During the session on Tuesday, oil prices registered a sharp fall of more than 5 percent, registering a minimum of five weeks. The price of crude oil has been hit by concerns about the economy as Congress discusses ways to avoid a debt default.
Investors are bracing for one more rate hike this week from the Federal Reserve. One more increase from the Fed is also forecast. The Federal Open Market Committee (FOMC) meeting began on May 2, and the decision on the interest rate increases will be announced on May 3.
Although everything indicates that the US central bank will raise interest rates once again, probably by 25 basis points, investors are waiting to see if the Fed will announce a pause in rate hikes in the next few meetings.
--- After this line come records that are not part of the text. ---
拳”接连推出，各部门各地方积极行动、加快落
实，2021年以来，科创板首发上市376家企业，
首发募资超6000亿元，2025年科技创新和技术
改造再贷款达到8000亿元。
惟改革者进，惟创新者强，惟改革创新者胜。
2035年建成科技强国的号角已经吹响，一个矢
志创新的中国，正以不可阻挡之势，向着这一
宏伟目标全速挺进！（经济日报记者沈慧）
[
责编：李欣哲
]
On the other hand, the Federal Reserve could hint at another hike in June.
US Government Could Run Out of Money Within a Month
Oil prices also fell after US Treasury Secretary Janet Yellen said the government could run out of money in a month. While the Republicans seek to negotiate a solution at the cost of cutting spending, the White House has been clear that it will not negotiate.
The White House has signaled that President Joe Biden would not negotiate on the debt ceiling during his meeting with four top congressional leaders on May 9. However, he will discuss the start of “a separate budgetary process,” reported Reuters.
Brent and West Texas Intermediate Prices Today, May 2
After the market closed this Tuesday, the West Texas Intermediate (WTI) barrel registered a fall of $4.08 dollars or 5.390%, trading at $71.58 dollars. On the other hand, Brent futures fell $4.07, or 5.13%, to close at $75.24 a barrel, according to Bloomberg Energy.
That was the lowest close for both benchmarks since March 24. It also represented the largest one-day percentage drop since early January.